Task details: Leaving out every line before the one with "left elbow: (408, 369)", write out the rest of the records below exactly.

Records from a data source:
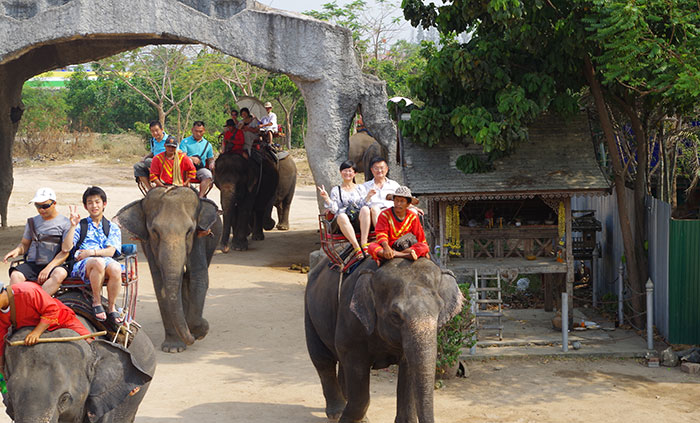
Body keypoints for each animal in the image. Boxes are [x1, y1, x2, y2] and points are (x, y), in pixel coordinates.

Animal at [115, 187, 221, 352]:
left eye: (189, 231)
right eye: (155, 232)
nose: (193, 337)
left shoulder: (199, 239)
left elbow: (198, 277)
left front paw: (198, 330)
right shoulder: (149, 244)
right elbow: (160, 283)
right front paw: (173, 348)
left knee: (188, 277)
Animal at [304, 256, 462, 422]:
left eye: (439, 310)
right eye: (395, 315)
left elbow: (408, 369)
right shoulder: (350, 317)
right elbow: (356, 370)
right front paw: (346, 419)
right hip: (310, 311)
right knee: (322, 360)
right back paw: (337, 414)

Expected answer:
left elbow: (408, 369)
right shoulder: (350, 317)
right elbow: (356, 370)
right front paw: (346, 419)
right hip: (310, 311)
right knee: (322, 360)
right back paw: (337, 414)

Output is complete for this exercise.